Accompagner le lecteur débutant, l'élève moyen, l'adulte ordinaire, « l'homme sans qualité » en somme, pour l'aider à acquérir une certaine familiarité avec les objets culturels et leurs usages, condition sine qua non d'une autonomie et d'une citoyenneté à part entière. Problème multifactoriel, la lecture appelle des analyses et des réponses multi-professionnelles. Il faut décloisonner les corporatismes entre interlocuteurs - bibliothécaires, enseignants, agents sociaux -, travailler avec les associations, obtenir soutien et financement des ministères et des institutions. L'avenir est au partenariat, au collectif, à la convention, au protocole, à la collaboration de tous les acteurs. Multiplions les espaces de coopération, comme a déjà su le faire ce colloque. Profitons des conditions favorables : l'éducation, la lecture et les bibliothèques sont à l'ordre du jour et bénéficient des soins décidément attentifs et soutenus des pouvoirs publics. Aux médiateurs de transformer conjointement leur recherche, leur action, leur formation...

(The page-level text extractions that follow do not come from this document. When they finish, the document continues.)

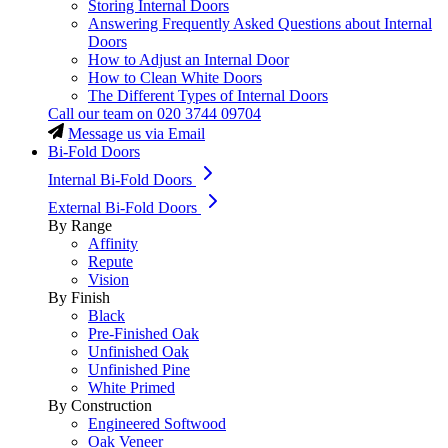
Storing Internal Doors
Answering Frequently Asked Questions about Internal
Doors
How to Adjust an Internal Door
How to Clean White Doors
The Different Types of Internal Doors
Call our team on
020 3744 09704
Message us via Email
Bi-Fold Doors
Internal Bi-Fold Doors
External Bi-Fold Doors
By Range
Affinity
Repute
Vision
By Finish
Black
Pre-Finished Oak
Unfinished Oak
Unfinished Pine
White Primed
By Construction
Engineered Softwood
Oak Veneer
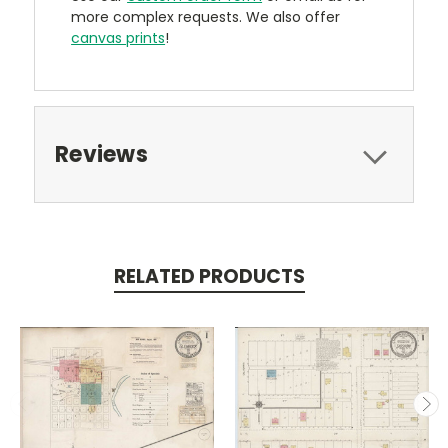
more complex requests. We also offer
canvas prints
!
Reviews
RELATED PRODUCTS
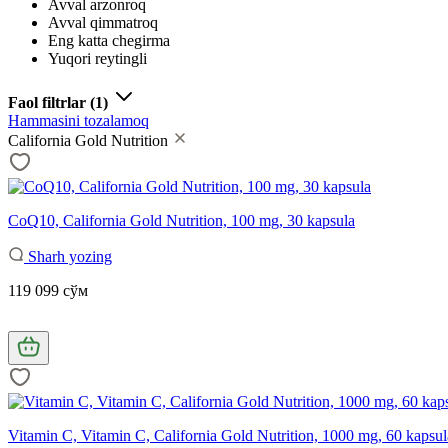
Avval arzonroq
Avval qimmatroq
Eng katta chegirma
Yuqori reytingli
Faol filtrlar
(1)
Hammasini tozalamoq
California Gold Nutrition
CoQ10, California Gold Nutrition, 100 mg, 30 kapsula
Sharh yozing
119 099 сўм
Vitamin C, Vitamin C, California Gold Nutrition, 1000 mg, 60 kapsul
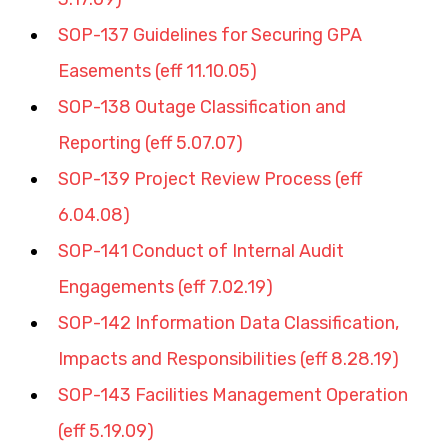
SOP-137 Guidelines for Securing GPA 
Easements (eff 11.10.05)
SOP-138 Outage Classification and 
Reporting (eff 5.07.07)
SOP-139 Project Review Process (eff 
6.04.08)
SOP-141 Conduct of Internal Audit 
Engagements (eff 7.02.19)
SOP-142 Information Data Classification, 
Impacts and Responsibilities (eff 8.28.19)
SOP-143 Facilities Management Operation 
(eff 5.19.09)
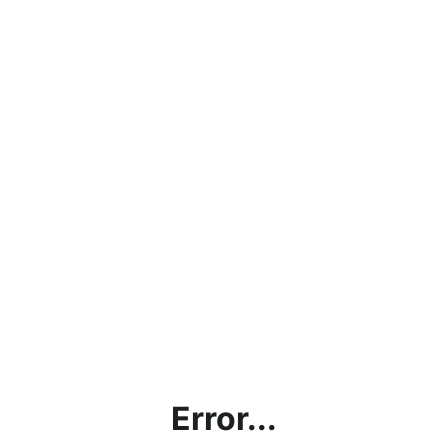
Error...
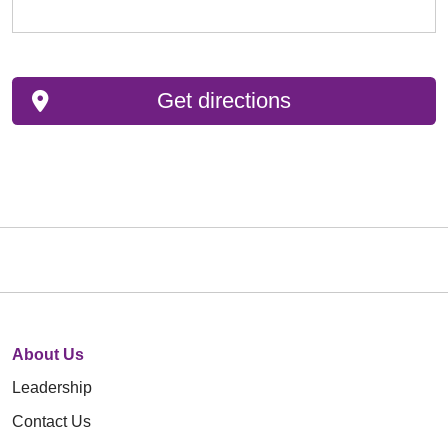
Get directions
About Us
Leadership
Contact Us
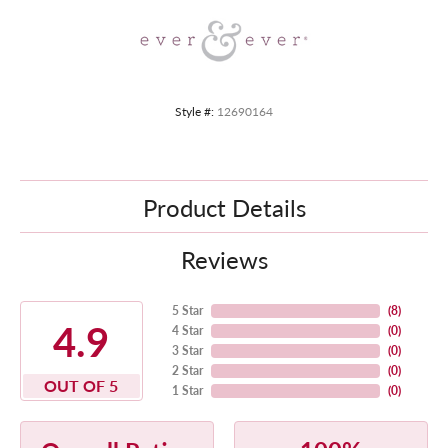
Style #:
12690164
Product Details
Reviews
5 Star
(
8
)
4.9
4 Star
(
0
)
3 Star
(
0
)
2 Star
(
0
)
OUT OF 5
1 Star
(
0
)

Lire ne se surajoute pas à la vie. C'est un acte fondamental qui permet de connaître et de se connaître, d'écrire et de parler, d'agir enfin. Lire est ouverture, échange, partage, participation à une communauté qui dépasse les limites de l'espace et du temps. Dans ce siècle de foisonnement et d'émiettement culturels, les médiations sont donc plus que jamais nécessaires aux lecteurs dont l'indice de lisibilité est variable, dont les références divergent et qui manquent, de plus en plus, d'un corpus de base commun.